Source passage
How did you become a children’s book illustrator?

I became a book illustrator because of a few reasons. I absolutely love the printed book. iPad books are cool in their own way but nothing beats the feeling of holding a beautiful book. I loved looking through books as a kid (but not reading them) and just staring at the pictures. I still have my favorite book from my childhood: The Pink Elephant with the Golden Spots by Philippe and Rejane Fix.

The second reason I became a children's book illustrator is that everything I try to paint ends up looking like it should be in a picture book. When I was in college I tried to make serious art, but it always looked goofy. I think it's because I'm not that serious of a person. I don't have much angst I need to show. I like quirky things. Nothing makes me happier than seeing something out of place and unexpected. Like when I saw a very small monkey riding a pig at a fair. That stuff just makes me happy for some reason. Hopefully that comes across in my work. 

  • Who are some of your favorite/most influential artists?
I absolutely love Shaun Tan and Lisbeth Zwerger. If I could do work that was a cross between them I think I would die from delight. It's been a long journey to my current style and it's changed quite a bit over the last 5 years. I used to really love Mary Grand Pre' but other artists have taken her place. She's still amazing but I find that I'm liking work that is a bit sloppier and clumsy now. Maybe that sounds counter intuitive (to like work that is technically looser), but I am favoring artists where I can see their mistakes. I like it when I see a scratchy pencil line that they didn't hide. I like artists that show the process and show their personal vision. That's why Lisbeth Zwerger's early work just stuns me. It looks like she just waived a magic wand and the paint did what she wanted.

  • If you weren’t an illustrator, what would you be?
I am addicted to being outside and being active. I ride mountain bikes and road bikes a lot, as well as skateboarding and other extreme sports. The only thing about art that is hard for me is sitting still. I'm an energetic person (some would say spastic), and I need to burn off that energy. If I wasn't an illustrator I think I would be a tour guide or a personal trainer.

  • Is there a thread or a theme that appears in your work whether you intend it to or not, and if so, what is it?

The theme of flight seems to always show up in my work and this has been constant since I was in school. It wasn't a conscious choice, it just sort of happened to be a recurring theme. For example, I did a cover for Ladybug magazine last year and it was supposed to have a Summer theme. I like the idea of two kids playing on the beach and sketched that out. It seemed to be missing something so I put a pod of whales traveling over them in the sky which did the trick. That's how the cover ran and I was very pleased with it.

Record list
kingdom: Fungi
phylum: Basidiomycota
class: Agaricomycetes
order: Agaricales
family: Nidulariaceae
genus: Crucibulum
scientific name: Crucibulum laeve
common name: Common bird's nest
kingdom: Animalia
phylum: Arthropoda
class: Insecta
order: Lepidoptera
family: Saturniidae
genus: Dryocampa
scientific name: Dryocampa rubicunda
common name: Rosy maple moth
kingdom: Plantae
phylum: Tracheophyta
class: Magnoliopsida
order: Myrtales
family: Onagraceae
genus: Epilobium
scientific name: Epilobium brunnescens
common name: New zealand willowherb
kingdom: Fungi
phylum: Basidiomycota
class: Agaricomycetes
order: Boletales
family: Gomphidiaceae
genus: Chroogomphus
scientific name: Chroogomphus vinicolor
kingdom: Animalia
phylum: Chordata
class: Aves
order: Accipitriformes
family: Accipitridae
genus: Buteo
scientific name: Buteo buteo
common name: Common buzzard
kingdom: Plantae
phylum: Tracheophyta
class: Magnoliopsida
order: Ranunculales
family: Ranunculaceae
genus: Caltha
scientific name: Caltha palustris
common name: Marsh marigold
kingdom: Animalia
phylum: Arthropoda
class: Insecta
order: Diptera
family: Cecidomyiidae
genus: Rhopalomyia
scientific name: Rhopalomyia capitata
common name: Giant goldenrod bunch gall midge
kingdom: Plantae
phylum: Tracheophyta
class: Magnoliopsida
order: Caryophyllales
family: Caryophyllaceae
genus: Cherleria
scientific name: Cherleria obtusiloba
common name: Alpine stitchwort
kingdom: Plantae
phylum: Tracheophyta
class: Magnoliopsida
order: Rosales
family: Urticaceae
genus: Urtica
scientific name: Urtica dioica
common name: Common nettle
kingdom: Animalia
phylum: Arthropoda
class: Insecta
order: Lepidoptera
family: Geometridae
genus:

Given exercise 1
Can you reproduce the part of the illustrator interview that opens with the words "I absolutely love Shaun" and closes with "what she wanted."?
Given exercise 2
How would you summarize the illustrator interview in two sentences?

Written response 1
I absolutely love Shaun Tan and Lisbeth Zwerger. If I could do work that was a cross between them I think I would die from delight. It's been a long journey to my current style and it's changed quite a bit over the last 5 years. I used to really love Mary Grand Pre' but other artists have taken her place. She's still amazing but I find that I'm liking work that is a bit sloppier and clumsy now. Maybe that sounds counter intuitive (to like work that is technically looser), but I am favoring artists where I can see their mistakes. I like it when I see a scratchy pencil line that they didn't hide. I like artists that show the process and show their personal vision. That's why Lisbeth Zwerger's early work just stuns me. It looks like she just waived a magic wand and the paint did what she wanted.

Written response 2
The illustrator chose children's book illustration out of a love for printed books and because their paintings always end up looking like picture-book art, and names Shaun Tan and Lisbeth Zwerger as favorites while now preferring looser work that shows its mistakes. Addicted to being outside and active, the illustrator says they would otherwise be a tour guide or personal trainer, and notes that flight keeps recurring in their work, as with the whales added to the sky on a Ladybug magazine cover.